Copy the records below, replacing every "Gestão" with "Administração" and leaving everything else unchanged.
(Beginning of ENTRIES SUPPLIED)
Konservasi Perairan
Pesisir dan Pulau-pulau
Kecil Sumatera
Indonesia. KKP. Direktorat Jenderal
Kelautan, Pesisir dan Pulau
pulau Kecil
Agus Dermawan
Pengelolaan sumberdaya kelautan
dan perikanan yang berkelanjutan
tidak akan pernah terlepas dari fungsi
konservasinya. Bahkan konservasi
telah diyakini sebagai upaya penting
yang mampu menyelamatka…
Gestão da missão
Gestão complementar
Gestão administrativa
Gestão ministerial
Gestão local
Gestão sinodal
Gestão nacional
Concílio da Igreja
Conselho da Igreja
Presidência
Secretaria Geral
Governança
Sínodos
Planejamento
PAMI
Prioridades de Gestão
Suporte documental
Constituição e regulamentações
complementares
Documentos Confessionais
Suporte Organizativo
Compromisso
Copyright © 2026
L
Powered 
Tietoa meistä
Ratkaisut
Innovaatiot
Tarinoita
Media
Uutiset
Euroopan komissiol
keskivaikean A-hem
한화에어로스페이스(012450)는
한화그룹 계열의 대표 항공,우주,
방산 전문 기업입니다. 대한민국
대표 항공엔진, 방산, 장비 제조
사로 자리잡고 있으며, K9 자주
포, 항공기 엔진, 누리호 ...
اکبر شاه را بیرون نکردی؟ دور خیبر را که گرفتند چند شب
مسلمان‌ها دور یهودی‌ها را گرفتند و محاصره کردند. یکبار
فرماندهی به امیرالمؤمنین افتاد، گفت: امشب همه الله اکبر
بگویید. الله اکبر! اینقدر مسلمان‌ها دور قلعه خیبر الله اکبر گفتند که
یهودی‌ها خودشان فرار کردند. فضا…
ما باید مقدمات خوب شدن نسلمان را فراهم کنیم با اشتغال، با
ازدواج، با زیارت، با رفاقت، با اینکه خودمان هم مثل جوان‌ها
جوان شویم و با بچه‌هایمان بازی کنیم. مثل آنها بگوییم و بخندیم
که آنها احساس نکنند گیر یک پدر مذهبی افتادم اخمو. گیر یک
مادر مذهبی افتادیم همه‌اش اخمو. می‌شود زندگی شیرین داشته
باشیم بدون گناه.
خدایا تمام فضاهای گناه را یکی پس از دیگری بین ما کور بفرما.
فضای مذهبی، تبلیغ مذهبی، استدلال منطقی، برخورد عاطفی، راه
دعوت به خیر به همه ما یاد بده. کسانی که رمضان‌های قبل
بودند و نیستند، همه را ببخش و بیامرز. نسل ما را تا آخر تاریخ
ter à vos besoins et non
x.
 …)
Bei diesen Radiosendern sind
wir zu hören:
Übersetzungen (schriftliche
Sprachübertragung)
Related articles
(End of ENTRIES SUPPLIED)
- REPLY TO THE TASK:
Konservasi Perairan
Pesisir dan Pulau-pulau
Kecil Sumatera
Indonesia. KKP. Direktorat Jenderal
Kelautan, Pesisir dan Pulau
pulau Kecil
Agus Dermawan
Pengelolaan sumberdaya kelautan
dan perikanan yang berkelanjutan
tidak akan pernah terlepas dari fungsi
konservasinya. Bahkan konservasi
telah diyakini sebagai upaya penting
yang mampu menyelamatka…
Administração da missão
Administração complementar
Administração administrativa
Administração ministerial
Administração local
Administração sinodal
Administração nacional
Concílio da Igreja
Conselho da Igreja
Presidência
Secretaria Geral
Governança
Sínodos
Planejamento
PAMI
Prioridades de Administração
Suporte documental
Constituição e regulamentações
complementares
Documentos Confessionais
Suporte Organizativo
Compromisso
Copyright © 2026
L
Powered 
Tietoa meistä
Ratkaisut
Innovaatiot
Tarinoita
Media
Uutiset
Euroopan komissiol
keskivaikean A-hem
한화에어로스페이스(012450)는
한화그룹 계열의 대표 항공,우주,
방산 전문 기업입니다. 대한민국
대표 항공엔진, 방산, 장비 제조
사로 자리잡고 있으며, K9 자주
포, 항공기 엔진, 누리호 ...
اکبر شاه را بیرون نکردی؟ دور خیبر را که گرفتند چند شب
مسلمان‌ها دور یهودی‌ها را گرفتند و محاصره کردند. یکبار
فرماندهی به امیرالمؤمنین افتاد، گفت: امشب همه الله اکبر
بگویید. الله اکبر! اینقدر مسلمان‌ها دور قلعه خیبر الله اکبر گفتند که
یهودی‌ها خودشان فرار کردند. فضا…
ما باید مقدمات خوب شدن نسلمان را فراهم کنیم با اشتغال، با
ازدواج، با زیارت، با رفاقت، با اینکه خودمان هم مثل جوان‌ها
جوان شویم و با بچه‌هایمان بازی کنیم. مثل آنها بگوییم و بخندیم
که آنها احساس نکنند گیر یک پدر مذهبی افتادم اخمو. گیر یک
مادر مذهبی افتادیم همه‌اش اخمو. می‌شود زندگی شیرین داشته
باشیم بدون گناه.
خدایا تمام فضاهای گناه را یکی پس از دیگری بین ما کور بفرما.
فضای مذهبی، تبلیغ مذهبی، استدلال منطقی، برخورد عاطفی، راه
دعوت به خیر به همه ما یاد بده. کسانی که رمضان‌های قبل
بودند و نیستند، همه را ببخش و بیامرز. نسل ما را تا آخر تاریخ
ter à vos besoins et non
x.
 …)
Bei diesen Radiosendern sind
wir zu hören:
Übersetzungen (schriftliche
Sprachübertragung)
Related articles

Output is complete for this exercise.